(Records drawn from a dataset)
....

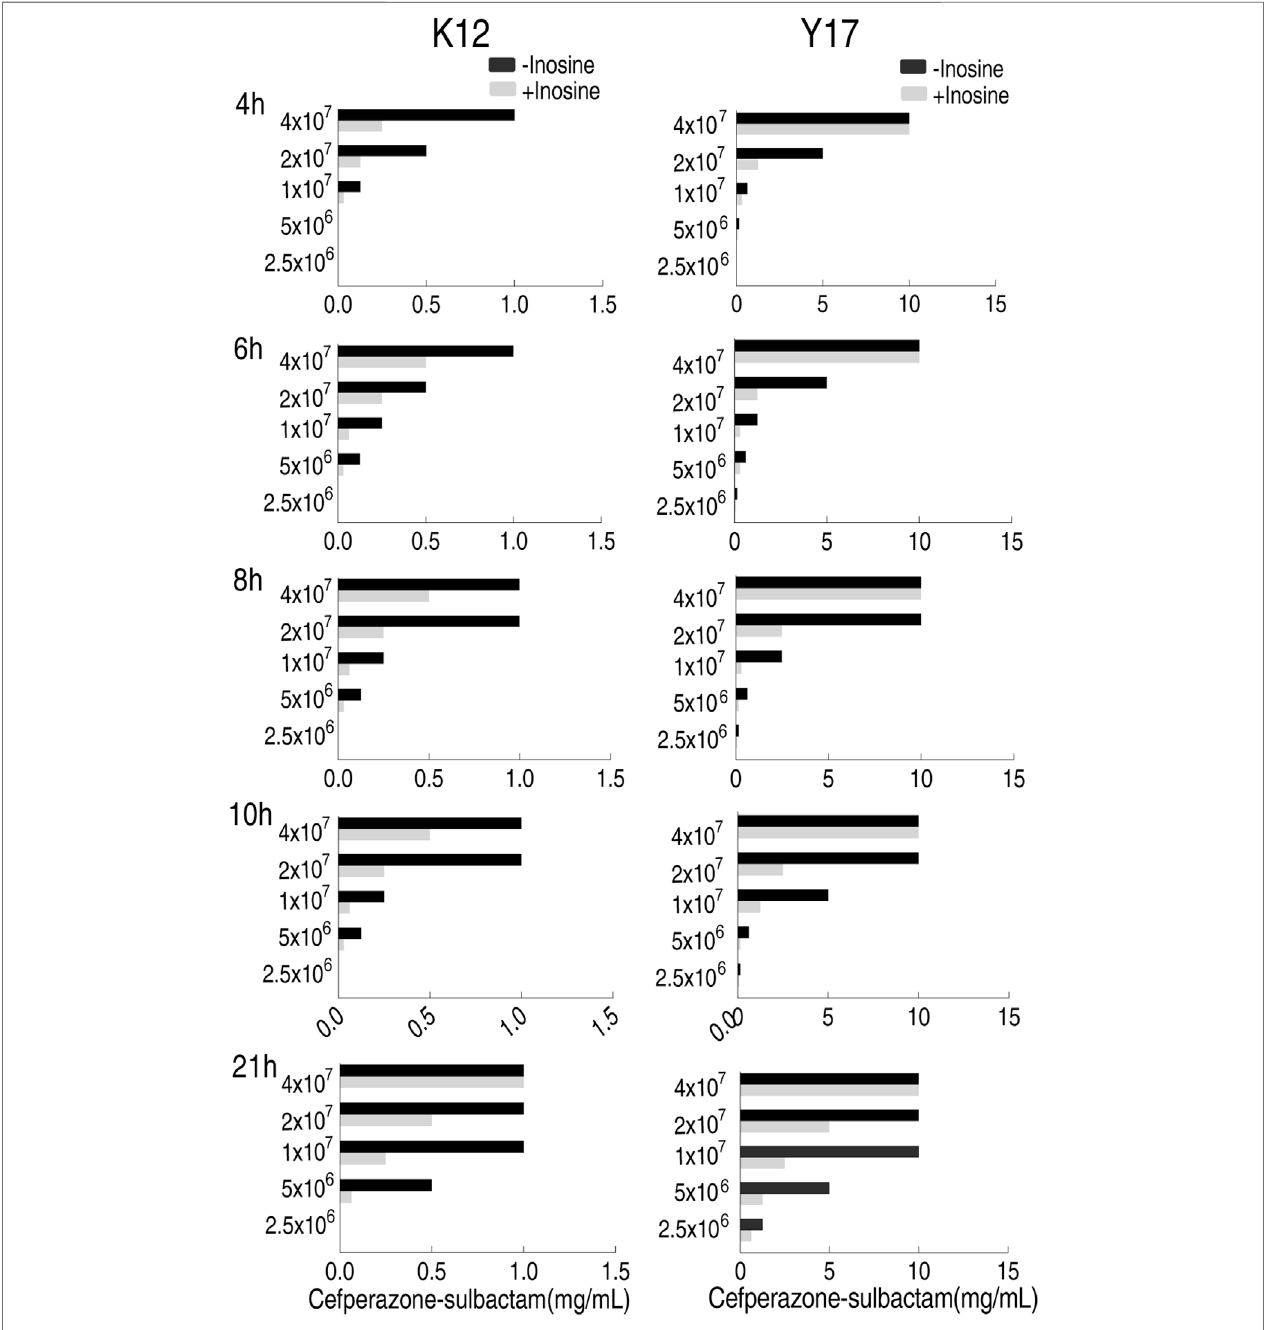
FIGURE 2 | MKC of K12 and Y17 in fi ve bacterial doses and fi ve incubation time by SCF.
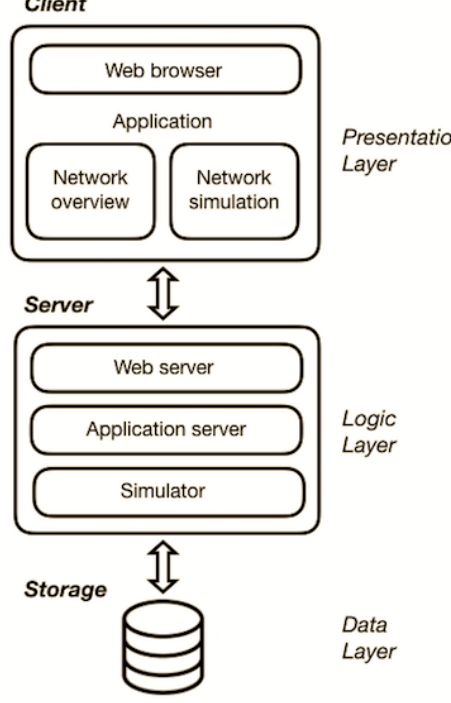
Figure 4. The solution 3-tier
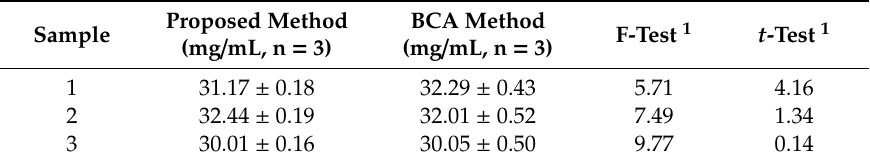
Table 4. The results of milk total protein.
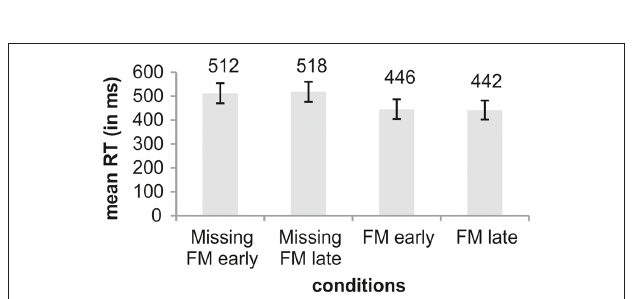
Figure 3 | illustration of mean d ′ values for the conditions Missing FM early , Missing FM late, FM early, and FM late . An error bar displays the SD. Differences between conditions were tested using pairwise comparison.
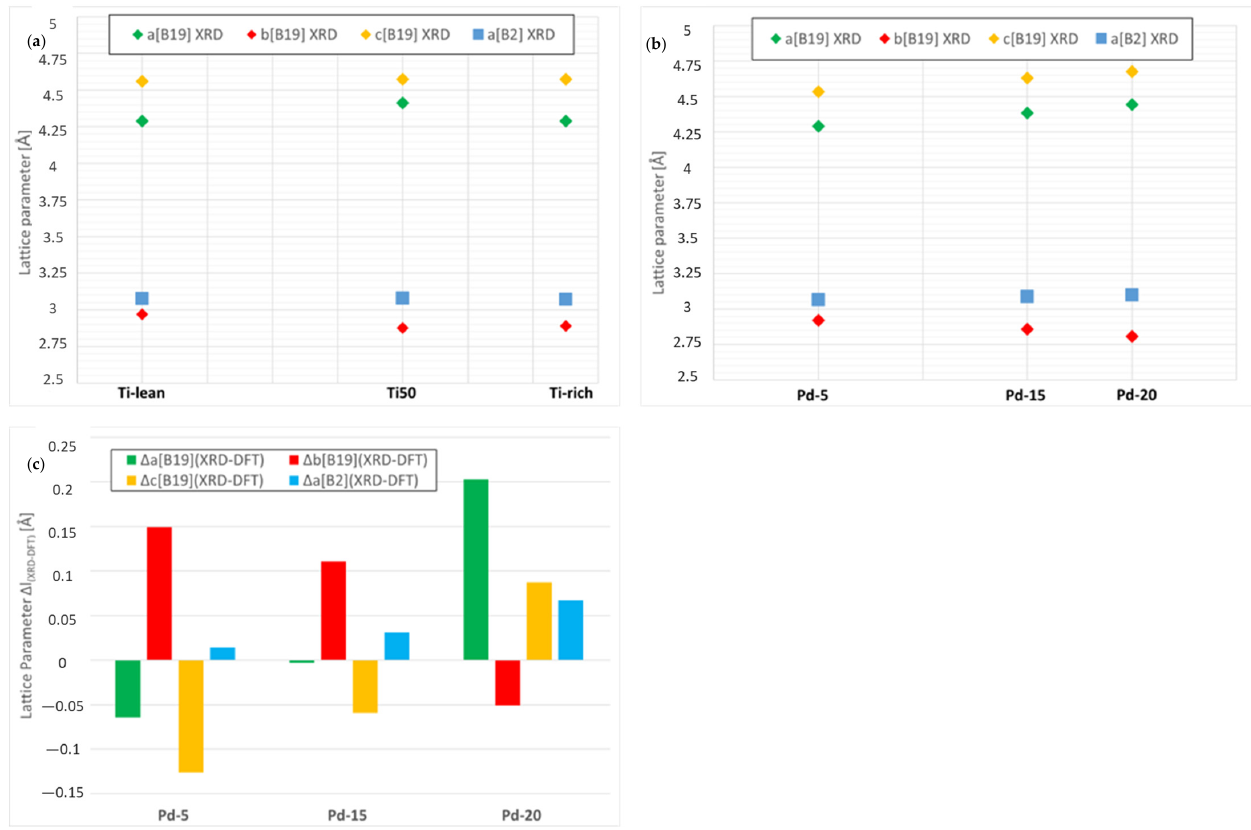
Figure 9. XRD Lattice parameters measured by XRD for homogenized alloys of: ( a ) group A and ( b ) group B; ( c ) the difference between the lattice parameters measured by XRD and calculated by DFT for alloys of group B.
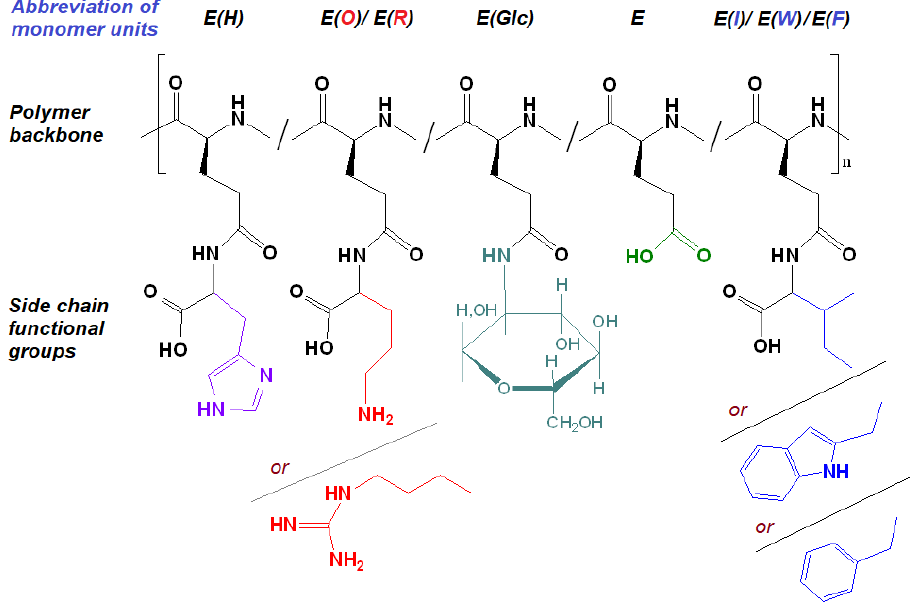
Figure 3. Amphiphilic copolymers obtained after the removal of side protective groups. Table 1. Composition of the amphiphilic copolymers, as determined by quantitative HPLC amino acid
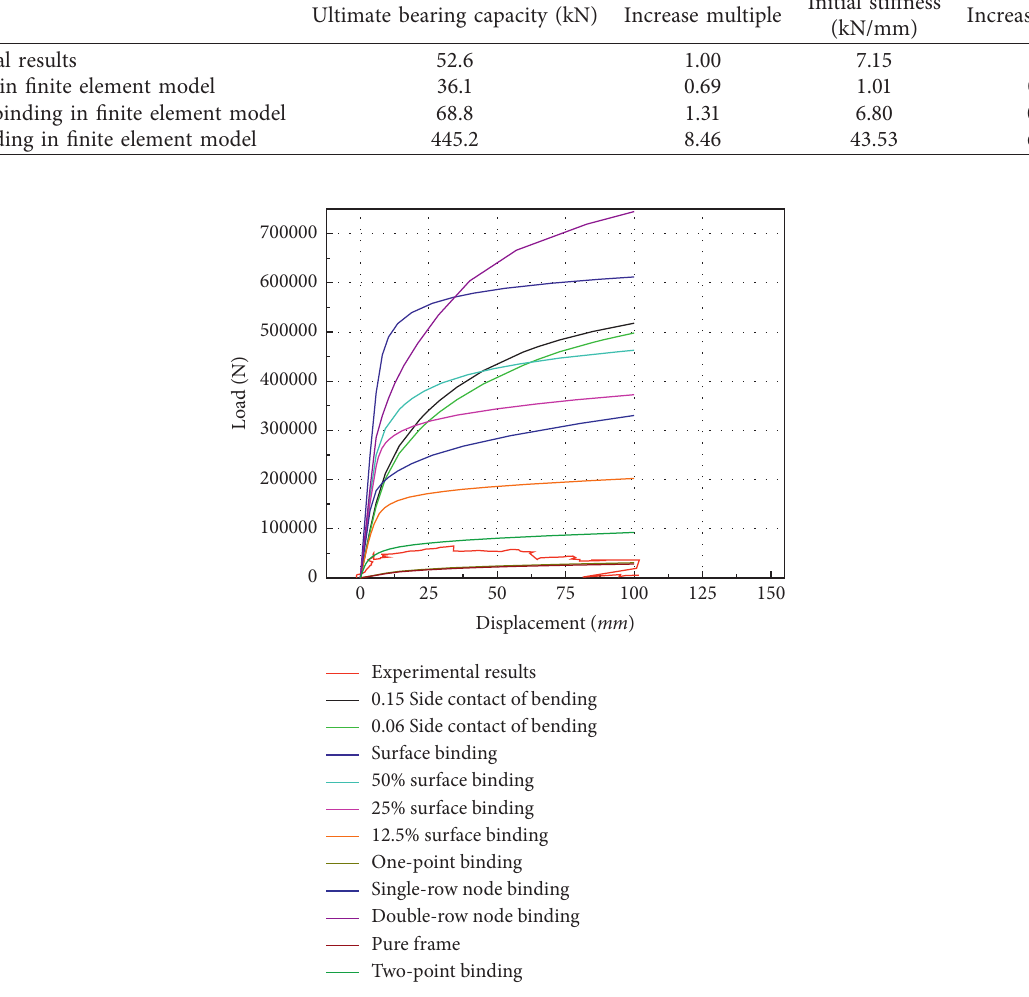
Figure 19: Comparison of load-displacement curve for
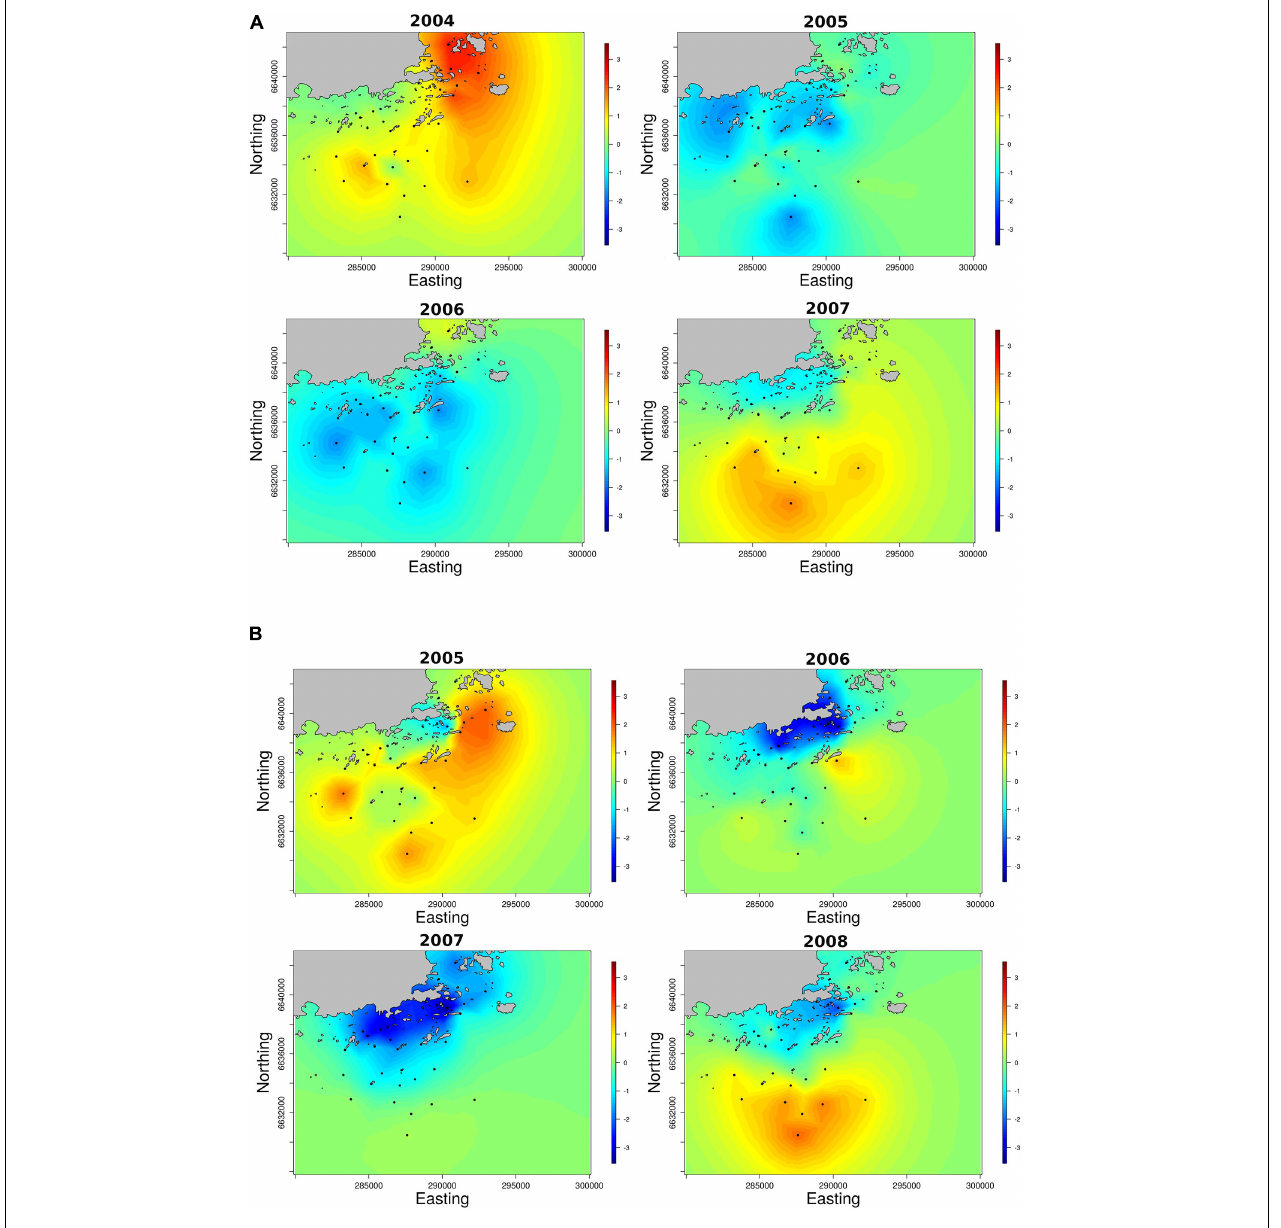
FIGURE 4 | Spatiotemporal distribution of recruits collected from (A) experimental brick collectors in fall and from (B) the benthos in the following spring. Panels show the posterior Gaussian random fields ( w ) for each year in natural log scale. Positive and negative values indicate areas where the recruitment was strong or weak,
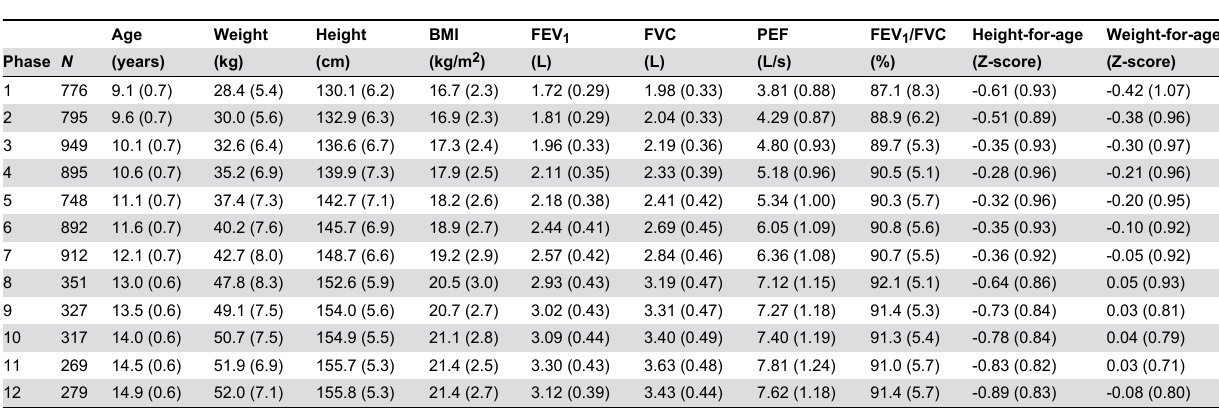
Table 2. Main characteristics of girls studied (means and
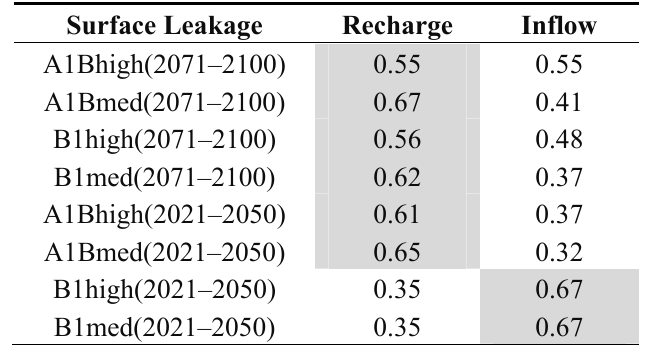
Table 3. Correlation coefficient (R 2 ) for the cross-plot between surface leakage and recharge, and surface leakage and inflow.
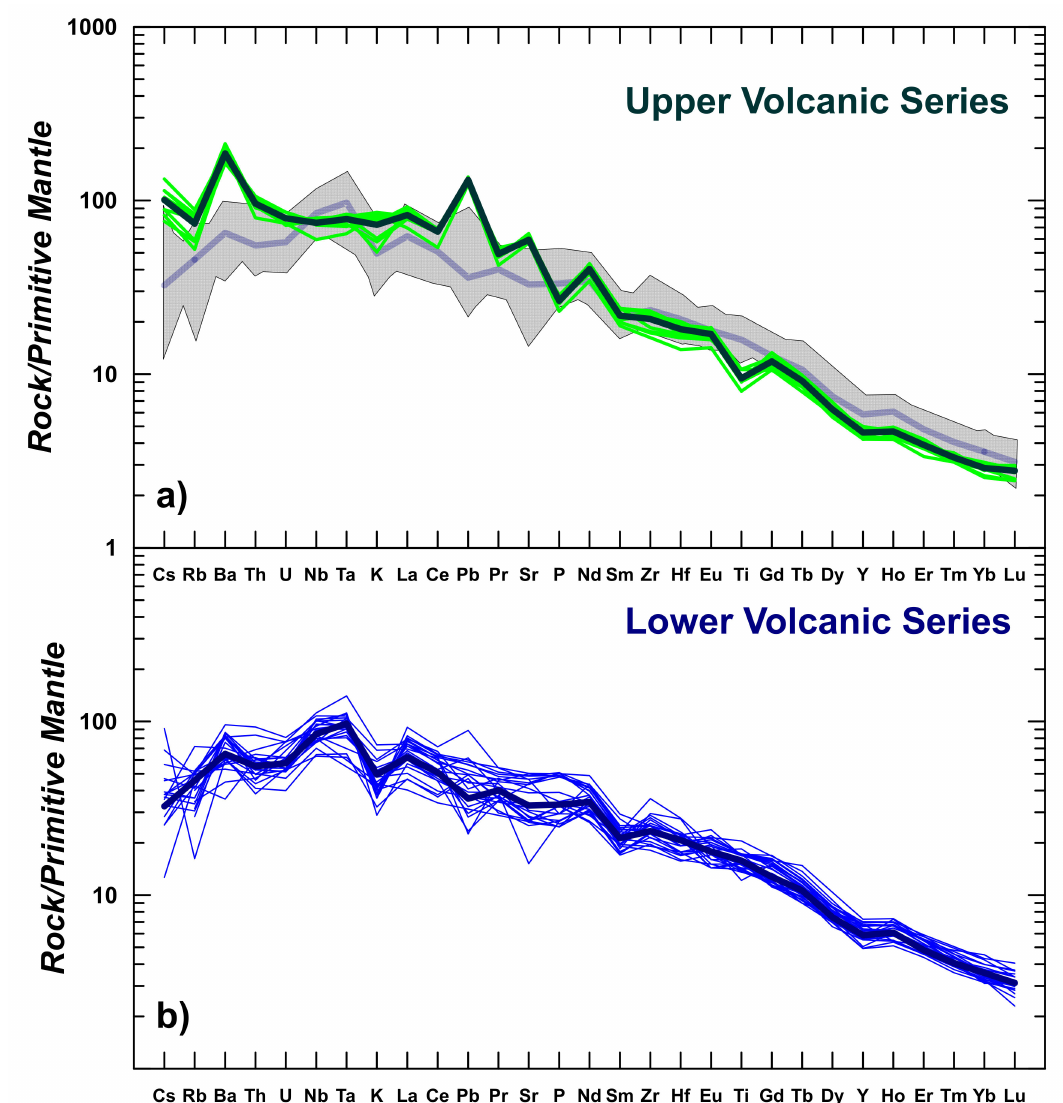
Figure 10. Primitive mantle normalized trace element abundance patterns for Christmas Island lava series; ( a ) Upper volcanic series—thin green lines, lava with >9 wt% MgO, thick dark green line— average; pale blue thick line is the average pattern for LVS lava with >9 wt% MgO for comparison; gray field encompasses the range in patterns for the LVS lava in panel b; ( b ) Lower volcanic series— thin blue lines, lava with >9 wt% MgO, thick dark blue line—average. Primitive mantle normalizing values from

....

* [Your task]
Output exactly those lines of the data above that run from the line with "Figure 4. The solution 3-tier" up to and including the line with "Table 3. Correlation". No pictures go in.

* [Output for this exercise]
Figure 4. The solution 3-tier
Table 4. The results of milk total protein.
Figure 3 | illustration of mean d ′ values for the conditions Missing FM early , Missing FM late, FM early, and FM late . An error bar displays the SD. Differences between conditions were tested using pairwise comparison.
Figure 9. XRD Lattice parameters measured by XRD for homogenized alloys of: ( a ) group A and ( b ) group B; ( c ) the difference between the lattice parameters measured by XRD and calculated by DFT for alloys of group B.
Figure 3. Amphiphilic copolymers obtained after the removal of side protective groups. Table 1. Composition of the amphiphilic copolymers, as determined by quantitative HPLC amino acid
Figure 19: Comparison of load-displacement curve for
FIGURE 4 | Spatiotemporal distribution of recruits collected from (A) experimental brick collectors in fall and from (B) the benthos in the following spring. Panels show the posterior Gaussian random fields ( w ) for each year in natural log scale. Positive and negative values indicate areas where the recruitment was strong or weak,
Table 2. Main characteristics of girls studied (means and
Table 3. Correlation coefficient (R 2 ) for the cross-plot between surface leakage and recharge, and surface leakage and inflow.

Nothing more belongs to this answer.